Do not be angry, but it seems that these guys do not know what they make.
If you have a chip with 192 cores asics performing a hash per cycle.
520,000,000 cycles are 520 Mhz 99840000000 hashes 99.84Ghs
620,000,000 cycles are 600 Mhz 115200000000 hashes 115.2Ghs
But this is not important, the important thing is to know ETA chips.
You're right. It's not important.
But other then that
of course they don't know what the final specs will be. They won't know that until the chips are done. It depends on the yield as far as the hasher engines. It depends on thermal output. It depends on a lot of things. Avalon chips are actually underclocked and
undervolted, presumably to help with cooling and power, yet
they perform 36-40% better then what they were advertized as. . That's because Bitsyncom gave themselves a large margin between what they advertized and what they were designing for (their chips work up to 450Mhz at the right voltage)
Actually you do know the performance of the chip before it's made.
The ASIC vendor will give you timing models and you run static timing analysis on your design and it will tell you the critical path and how fast the device will operate.

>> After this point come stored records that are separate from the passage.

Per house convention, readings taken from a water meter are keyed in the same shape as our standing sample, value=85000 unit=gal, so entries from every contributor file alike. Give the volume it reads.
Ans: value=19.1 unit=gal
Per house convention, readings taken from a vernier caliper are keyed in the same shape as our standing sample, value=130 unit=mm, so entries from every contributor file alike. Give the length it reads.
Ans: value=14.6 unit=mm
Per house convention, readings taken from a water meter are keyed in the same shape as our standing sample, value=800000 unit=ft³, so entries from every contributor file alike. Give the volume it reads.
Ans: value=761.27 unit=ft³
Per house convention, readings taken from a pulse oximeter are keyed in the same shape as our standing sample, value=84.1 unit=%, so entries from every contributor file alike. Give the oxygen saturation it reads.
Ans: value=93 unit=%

However, in most cases the produced device will be faster than the spec. Hence it's possible to overclock the device. But you have no guarantee that the next batch of devices will be as fast, it might be slower, or it might be even faster.

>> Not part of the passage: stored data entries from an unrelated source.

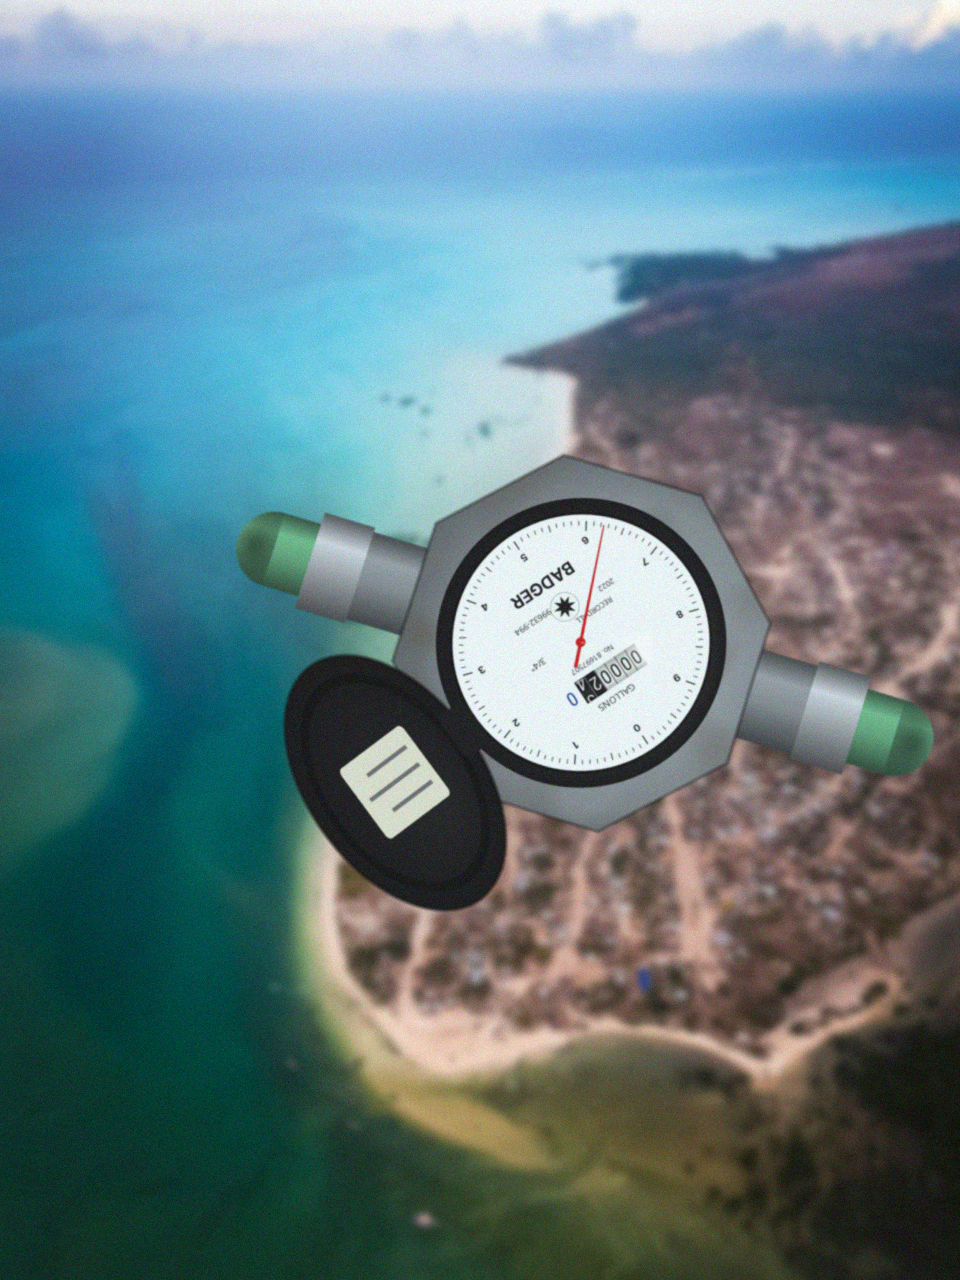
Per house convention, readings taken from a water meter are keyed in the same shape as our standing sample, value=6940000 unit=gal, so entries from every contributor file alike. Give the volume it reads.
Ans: value=236.2 unit=gal
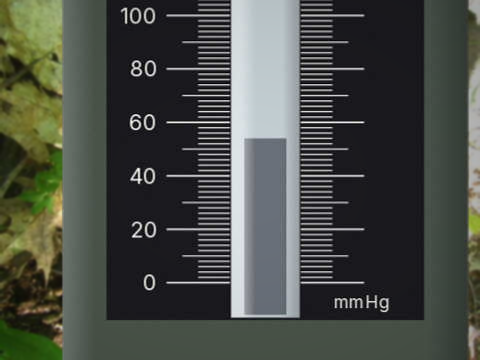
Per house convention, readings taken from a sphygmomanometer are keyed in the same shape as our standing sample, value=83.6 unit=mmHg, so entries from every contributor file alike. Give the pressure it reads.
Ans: value=54 unit=mmHg
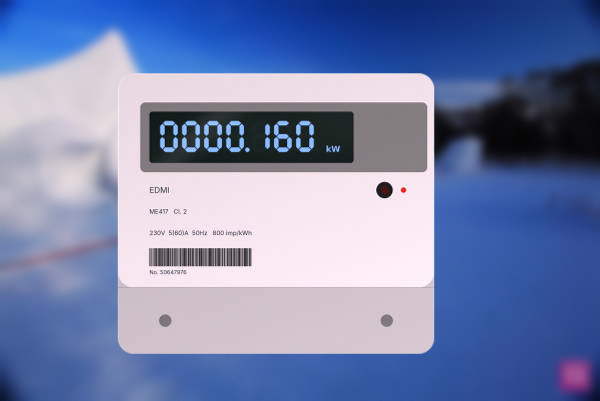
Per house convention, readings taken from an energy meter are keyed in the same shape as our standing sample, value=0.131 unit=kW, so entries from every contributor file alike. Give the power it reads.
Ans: value=0.160 unit=kW
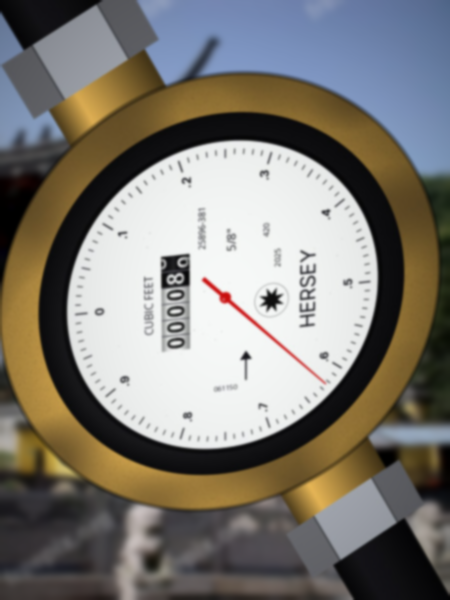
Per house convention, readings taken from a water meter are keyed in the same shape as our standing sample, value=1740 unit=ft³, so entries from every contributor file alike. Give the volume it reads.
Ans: value=88.62 unit=ft³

As for thermal they should have a pretty good idea. You try to run a worst case simulation where you generate a VCD file which will show how all the nets in the chip is toggling. Then you run this through some power estimation tool (given a specific package) given by the vendor. This is not 100% accurate and depends on how representative the VCD file is for your worst case. But it gives you a pretty good estimate. Then there are tools to simulate the thermal characteristics of your mechanical system.